In other developments:
* The US military is broadcasting radio messages into Afghanistan offering rewards of up to $US25 million ($60 million) for information leading to the location or capture of Osama bin Laden and other al Qaeda guerrilla leaders.
* UN and German officials say talks will begin in Berlin on Monday to discuss a framework for a new, broad-based government in Afghanistan. The talks will include representatives of major factions and ethnic groups, but will exclude the Taleban.
* A Spanish judge has detailed what he believes to be a coded telephone conversation between suspected Islamic militants which referred to the September 11 attacks on the United States.
In a court order, Judge Baltasar Garzon justified the continued detention of eight members of a Spanish radical Islamic group, citing evidence of its links to bin Laden.
* Four journalists killed in a roadside ambush in Afghanistan had been stoned as well as shot to death, a Red Cross official said yesterday.

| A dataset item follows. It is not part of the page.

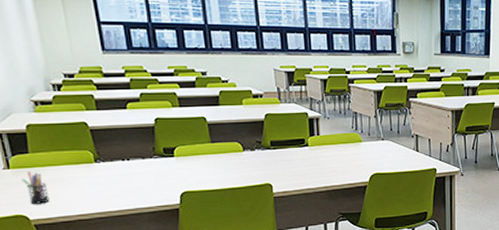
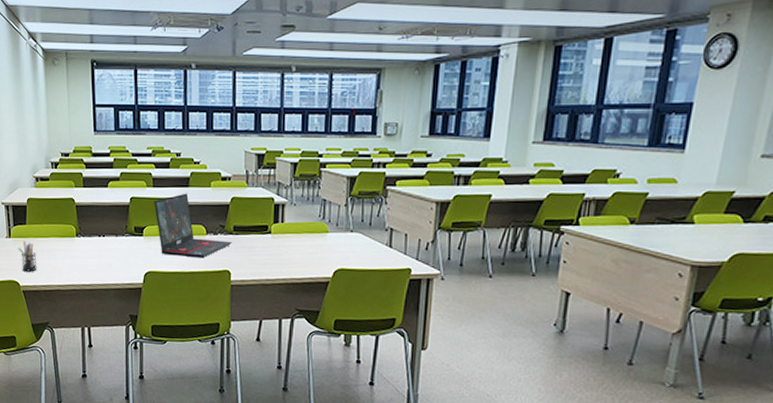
laptop: none [182,111,271,175] -> present [154,193,232,258]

Colleagues were on hand for the arrival in Pakistan of the bodies, including that of Australian news cameraman Harry Burton.
* A 91-year-old Connecticut woman was being treated for suspected inhalation anthrax, Governor John Rowland said, in what would be the first US case of the disease since a New York hospital worker died of it on October 31.
* Citing "extraordinary times", President George W. Bush said the Christmas-bedecked White House would be off limits to the public this Thanksgiving holiday.
* A US ship loaded with food to feed about one million Afghans for one month set sail set sail yesterday from Louisiana for Pakistan and Iran. The Government food aid includes 10,000 tonnes of peas, soybean flour, vegetable oil, corn and wheat.